Gerechtshof Amsterdam, 02-10-2014, ECLI:NL:GHAMS:2014:5840, 14/00059
Gerechtshof Amsterdam, 02-10-2014, ECLI:NL:GHAMS:2014:5840, 14/00059
Gegevens
- Instantie
- Gerechtshof Amsterdam
- Datum uitspraak
- 2 oktober 2014
- Datum publicatie
- 21 januari 2015
- Annotator
- ECLI
- ECLI:NL:GHAMS:2014:5840
- Zaaknummer
- 14/00059
- Relevante informatie
- Wet waardering onroerende zaken [Tekst geldig vanaf 01-01-2024] art. 17
Inhoudsindicatie
WOZ. Het Hof is van oordeel dat met het in hoger beroep overgelegde bouwkundig rapport aannemelijk is geworden dat als gevolg van een slechte fundering schade is ontstaan aan deze fundering en (met name) de gevel. Belanghebbende heeft echter geen funderingsonderzoek laten uitvoeren en het rapport bevat diverse aannames, hetgeen de bewijskracht vermindert.
De waarde van de woning wordt schattenderwijs in goede justitie vastgesteld.
Uitspraak
kenmerk 14/00059
2 oktober 2014
uitspraak van de eerste enkelvoudige belastingkamer
op het hoger beroep van
[X], te [Z], belanghebbende,
gemachtigde: drs. F.M. Rietbergen (De WOZ meester) te Heerhugowaard
tegen de uitspraak in de zaak met kenmerk AWB 12/2128 van de rechtbank Noord-Holland (hierna: de rechtbank) in het geding tussen
belanghebbende
en
de heffingsambtenaar van de gemeente Heiloo, de heffingsambtenaar.
1 Ontstaan en loop van het geding
De heffingsambtenaar heeft met dagtekening 28 februari 2012 de waarde van de onroerende zaak [a-straat 1] te [Z] (hierna ook: de woning) op de waardepeildatum 1 januari 2011 vastgesteld op € 475.000, bij een op de voet van artikel 22 van de Wet waardering onroerende zaken (hierna: de Wet WOZ) genomen beschikking voor het kalenderjaar 2012. In hetzelfde geschrift is ook de aanslag onroerendezaakbelasting 2012 bekend gemaakt.
Na daartegen gemaakt bezwaar heeft de heffingsambtenaar bij uitspraak, gedagtekend 17 juli 2012, de beschikking en de aanslag gehandhaafd.
Bij uitspraak van 31 oktober 2013 heeft de rechtbank het door belanghebbende ingestelde beroep ongegrond verklaard.
Het tegen deze uitspraak ingestelde hoger beroep is bij de rechtbank Amsterdam ingekomen op 12 december 2013. De griffier van de rechtbank Amsterdam heeft het hogerberoepschrift doorgestuurd naar het Hof. De heffingsambtenaar heeft een verweerschrift ingediend.

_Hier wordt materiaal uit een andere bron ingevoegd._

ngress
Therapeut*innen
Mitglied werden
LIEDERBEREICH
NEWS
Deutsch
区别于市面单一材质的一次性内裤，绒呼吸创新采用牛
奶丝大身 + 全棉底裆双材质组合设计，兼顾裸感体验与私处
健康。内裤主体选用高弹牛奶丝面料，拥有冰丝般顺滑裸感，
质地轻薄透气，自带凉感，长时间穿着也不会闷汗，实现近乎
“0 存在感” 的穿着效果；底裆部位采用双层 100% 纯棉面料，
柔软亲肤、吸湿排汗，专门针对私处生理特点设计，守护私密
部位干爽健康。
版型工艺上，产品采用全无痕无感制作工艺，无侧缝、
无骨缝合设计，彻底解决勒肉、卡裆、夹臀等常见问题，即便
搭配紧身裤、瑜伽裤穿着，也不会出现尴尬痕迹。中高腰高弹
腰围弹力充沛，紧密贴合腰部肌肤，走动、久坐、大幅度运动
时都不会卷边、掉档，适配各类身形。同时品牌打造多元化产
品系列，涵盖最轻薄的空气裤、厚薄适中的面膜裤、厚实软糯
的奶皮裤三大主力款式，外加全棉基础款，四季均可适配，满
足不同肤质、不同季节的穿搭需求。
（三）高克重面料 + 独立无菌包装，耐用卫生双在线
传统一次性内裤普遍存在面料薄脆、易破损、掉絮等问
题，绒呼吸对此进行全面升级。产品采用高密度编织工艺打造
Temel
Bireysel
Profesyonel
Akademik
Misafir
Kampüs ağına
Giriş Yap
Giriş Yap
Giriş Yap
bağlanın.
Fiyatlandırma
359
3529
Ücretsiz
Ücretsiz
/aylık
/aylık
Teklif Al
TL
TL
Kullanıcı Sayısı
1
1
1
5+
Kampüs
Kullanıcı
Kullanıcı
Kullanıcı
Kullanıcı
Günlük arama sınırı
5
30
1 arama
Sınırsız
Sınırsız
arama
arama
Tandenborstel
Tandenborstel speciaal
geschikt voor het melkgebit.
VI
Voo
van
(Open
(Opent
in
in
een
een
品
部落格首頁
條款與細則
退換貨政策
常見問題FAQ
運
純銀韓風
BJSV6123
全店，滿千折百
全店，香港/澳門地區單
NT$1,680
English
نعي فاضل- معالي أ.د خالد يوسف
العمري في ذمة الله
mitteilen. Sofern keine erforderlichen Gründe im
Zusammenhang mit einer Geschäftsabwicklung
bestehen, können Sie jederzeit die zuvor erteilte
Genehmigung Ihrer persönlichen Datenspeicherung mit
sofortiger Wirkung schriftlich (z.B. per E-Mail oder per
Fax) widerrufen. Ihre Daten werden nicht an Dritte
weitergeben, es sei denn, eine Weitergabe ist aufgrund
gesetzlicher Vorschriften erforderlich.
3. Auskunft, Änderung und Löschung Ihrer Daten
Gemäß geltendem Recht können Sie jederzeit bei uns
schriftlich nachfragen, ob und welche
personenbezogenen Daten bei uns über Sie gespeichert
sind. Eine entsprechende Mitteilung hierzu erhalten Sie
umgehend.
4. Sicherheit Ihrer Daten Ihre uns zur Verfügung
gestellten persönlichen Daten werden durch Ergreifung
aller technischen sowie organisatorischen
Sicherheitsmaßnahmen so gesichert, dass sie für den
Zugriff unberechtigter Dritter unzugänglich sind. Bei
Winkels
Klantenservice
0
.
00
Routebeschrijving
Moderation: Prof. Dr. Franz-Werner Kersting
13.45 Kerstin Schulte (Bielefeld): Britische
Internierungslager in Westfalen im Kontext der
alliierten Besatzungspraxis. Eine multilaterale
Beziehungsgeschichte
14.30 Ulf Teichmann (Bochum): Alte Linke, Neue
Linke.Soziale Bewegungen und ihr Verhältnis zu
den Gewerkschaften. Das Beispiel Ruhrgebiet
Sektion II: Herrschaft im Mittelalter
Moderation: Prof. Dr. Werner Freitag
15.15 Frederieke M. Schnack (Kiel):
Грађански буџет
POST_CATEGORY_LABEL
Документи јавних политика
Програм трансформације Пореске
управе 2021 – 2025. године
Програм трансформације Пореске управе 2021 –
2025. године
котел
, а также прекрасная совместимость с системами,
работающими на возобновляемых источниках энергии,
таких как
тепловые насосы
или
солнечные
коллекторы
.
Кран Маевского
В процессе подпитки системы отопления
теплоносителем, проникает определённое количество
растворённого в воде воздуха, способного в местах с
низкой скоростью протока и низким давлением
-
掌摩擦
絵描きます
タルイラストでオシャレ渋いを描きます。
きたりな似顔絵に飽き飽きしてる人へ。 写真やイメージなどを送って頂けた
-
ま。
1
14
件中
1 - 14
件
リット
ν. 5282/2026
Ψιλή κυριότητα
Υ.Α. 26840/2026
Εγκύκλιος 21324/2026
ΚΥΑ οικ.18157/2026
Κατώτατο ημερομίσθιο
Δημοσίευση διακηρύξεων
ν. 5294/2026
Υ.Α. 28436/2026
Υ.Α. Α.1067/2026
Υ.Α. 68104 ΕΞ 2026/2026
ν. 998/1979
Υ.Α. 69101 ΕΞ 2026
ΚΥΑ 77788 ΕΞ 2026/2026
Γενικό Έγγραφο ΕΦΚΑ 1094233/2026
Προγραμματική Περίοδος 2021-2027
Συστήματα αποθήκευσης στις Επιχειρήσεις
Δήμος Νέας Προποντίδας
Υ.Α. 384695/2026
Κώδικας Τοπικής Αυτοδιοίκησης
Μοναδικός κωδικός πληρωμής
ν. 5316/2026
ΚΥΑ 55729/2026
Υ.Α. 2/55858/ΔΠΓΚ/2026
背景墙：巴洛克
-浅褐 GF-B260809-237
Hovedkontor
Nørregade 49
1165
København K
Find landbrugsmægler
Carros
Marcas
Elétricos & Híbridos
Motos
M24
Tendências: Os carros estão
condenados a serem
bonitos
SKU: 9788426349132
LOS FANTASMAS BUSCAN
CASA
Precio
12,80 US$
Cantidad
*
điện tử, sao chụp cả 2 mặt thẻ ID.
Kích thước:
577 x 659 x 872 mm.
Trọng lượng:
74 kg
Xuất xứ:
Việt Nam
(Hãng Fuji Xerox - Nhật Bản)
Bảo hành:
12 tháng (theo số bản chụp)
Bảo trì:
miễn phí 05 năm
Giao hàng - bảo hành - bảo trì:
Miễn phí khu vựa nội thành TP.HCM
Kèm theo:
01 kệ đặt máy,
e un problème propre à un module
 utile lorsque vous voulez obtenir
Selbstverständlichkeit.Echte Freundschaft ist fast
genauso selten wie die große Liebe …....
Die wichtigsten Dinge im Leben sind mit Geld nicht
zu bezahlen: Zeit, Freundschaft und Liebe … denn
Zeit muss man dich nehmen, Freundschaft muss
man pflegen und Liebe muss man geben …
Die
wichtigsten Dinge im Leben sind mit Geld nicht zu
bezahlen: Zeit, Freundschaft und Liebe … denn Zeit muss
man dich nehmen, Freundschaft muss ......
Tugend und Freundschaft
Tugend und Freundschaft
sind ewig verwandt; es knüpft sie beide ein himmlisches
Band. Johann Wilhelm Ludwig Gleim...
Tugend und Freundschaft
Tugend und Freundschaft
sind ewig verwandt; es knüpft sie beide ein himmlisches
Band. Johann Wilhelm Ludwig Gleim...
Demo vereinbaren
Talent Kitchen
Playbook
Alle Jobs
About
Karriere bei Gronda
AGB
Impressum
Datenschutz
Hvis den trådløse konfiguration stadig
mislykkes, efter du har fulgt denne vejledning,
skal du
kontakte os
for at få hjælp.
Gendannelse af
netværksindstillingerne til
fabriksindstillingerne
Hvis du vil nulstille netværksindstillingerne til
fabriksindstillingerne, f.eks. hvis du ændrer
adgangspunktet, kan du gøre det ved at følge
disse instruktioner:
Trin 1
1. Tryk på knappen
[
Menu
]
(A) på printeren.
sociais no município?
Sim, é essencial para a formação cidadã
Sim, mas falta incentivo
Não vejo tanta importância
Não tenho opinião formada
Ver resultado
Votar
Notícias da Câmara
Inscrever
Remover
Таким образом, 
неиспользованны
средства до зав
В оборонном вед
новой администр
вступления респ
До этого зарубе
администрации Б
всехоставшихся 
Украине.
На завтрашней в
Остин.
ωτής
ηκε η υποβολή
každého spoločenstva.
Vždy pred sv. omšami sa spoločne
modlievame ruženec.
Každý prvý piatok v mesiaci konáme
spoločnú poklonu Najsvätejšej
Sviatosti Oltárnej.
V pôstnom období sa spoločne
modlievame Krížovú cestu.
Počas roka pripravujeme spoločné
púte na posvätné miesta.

Van belanghebbende zijn nadere stukken binnengekomen op 11 en 29 augustus 2014. Van de heffingsambtenaar zijn op 25 augustus 2014 nadere stukken binnengekomen. Alle stukken zijn in afschrift doorgezonden aan de wederpartij.
Het onderzoek ter zitting heeft plaatsgevonden op 3 september 2014. Van het verhandelde ter zitting is een proces-verbaal opgemaakt dat met deze uitspraak wordt meegezonden.
2 Feiten
De rechtbank heeft in haar uitspraak, waarin belanghebbende als eiser wordt aangeduid en de heffingsambtenaar als verweerder, de volgende feiten opgenomen.
“Eiser is genothebbende krachtens eigendom, bezit of beperkt recht van de woning.
De woning is een vrijstaande woning met drie aanbouwen, een dakkapel, een garage en een carport. De inhoud van de woning is inclusief aanbouw ongeveer 398 m³ en de oppervlakte van het perceel is 1.100 m².”
Nu partijen daartegen geen bezwaren hebben geuit, gaat ook het Hof van die feiten uit.
3 Geschil in hoger beroep
Evenals bij de rechtbank is in geschil of de door de heffingsambtenaar vastgestelde waarde van de woning per 1 januari 2011 – € 475.000 – overeenkomt met, dan wel niet hoger is dan de ingevolge artikel 17, tweede lid, van de Wet WOZ bepaalde waarde. Belanghebbende is van mening dat de waarde van de woning niet meer bedraagt dan € 412.000.